Thursday, November 5, 2009

Indulging the Soul

That's another new thought that I came across yesterday in a book by Fenelon from 1687: "...Romans taught their children, not only to despise their body and make a generous and noble sacrifice of it, but also to indulge and gratify their soul with the delight that is found in virtue and honor." Intriguing isn't it? The thought of turning our efforts to indulge the soul rather than the body? How much of our time and energy is not spent in either indulging the body or conniving some way to rationalize doing so? I think of my issues with food: I want to indulge my taste buds and mind by eating something that I perceive to be tasty whether or not my body actually needs it for fuel. Aren't most of our sins actually some form of indulging the body and gratifying it's desires? "What causes fights and quarrels among you? Is it not your desires that rage within you?" (James something...) A lot of those "gray areas" like alcohol: something not bad in and of itself but it becomes sinful when we overindulge. The Bible has all sorts of verses about our flesh and how it's desires war against our spirit's desire to be Holy (when Christ is present). "Having lost all sensitivity, they have given themselves over to sensuality, so as to indulge in every kind of impurity with a continual lust for more." (Ephesians)

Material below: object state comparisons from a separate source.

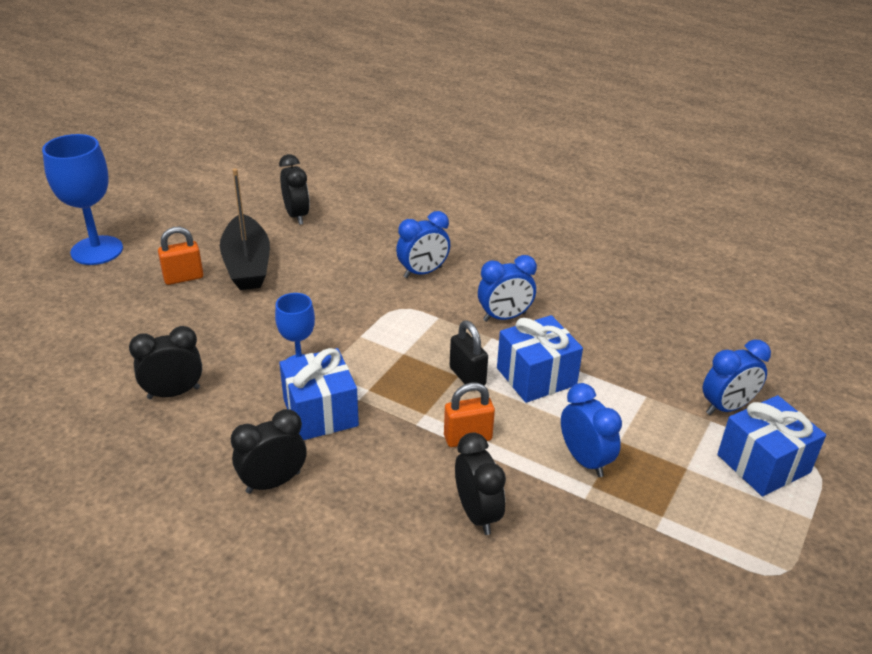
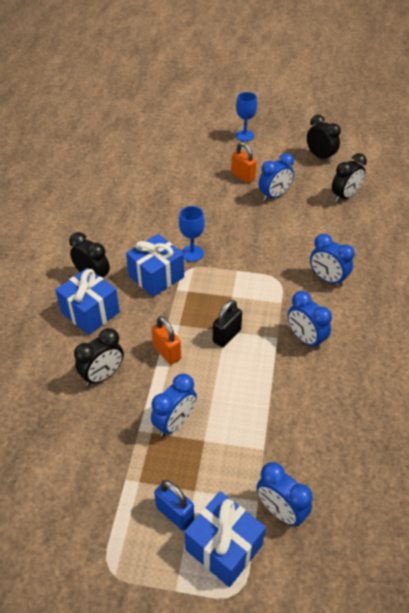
camera: 70 degrees right, 10 degrees up
(97, 250) = (244, 135): blue goblet -> blue goblet, size x0.59
(174, 393) = (143, 213): black clock -> black clock (320, 157)
(247, 265) = (274, 196): black boat -> blue clock
(536, 376) = (248, 374): blue gift -> blue gift (90, 312)
(714, 493) = (175, 513): none -> blue padlock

I think back over my "training" as a child and the first thing that comes to mind (concerning food again) was that when we wanted to celebrate, we ate lots and lots of food, therefore happy=overindulgence. I'm not trying to say that this is universal, just what was modeled for me. Was I taught anything about indulging and gratifying the soul? Certainly not in so many words. What is "indulging" for my soul? Time with God certainly leaves my soul feeling satisfied. Or a good conversation with a friend. Or maybe taking in some quality music. I think, for me at least, something in us sends us the message that the chance to overindulge is a reward. I search for ways to justify over indulging in everything from food to relaxing to (before I was married) physical affection. Is it sinful nature or culture? That would determine how to undermine it I would think. Perhaps it's both: a sin issue that I need to attack in myself so that I can better address it and train for it in my son. And how do I train myself to focus on indulging the soul instead? These are my deep thoughts for the day. I think I know the answers, but just haven't pondered it long enough. Anyone want to weigh in?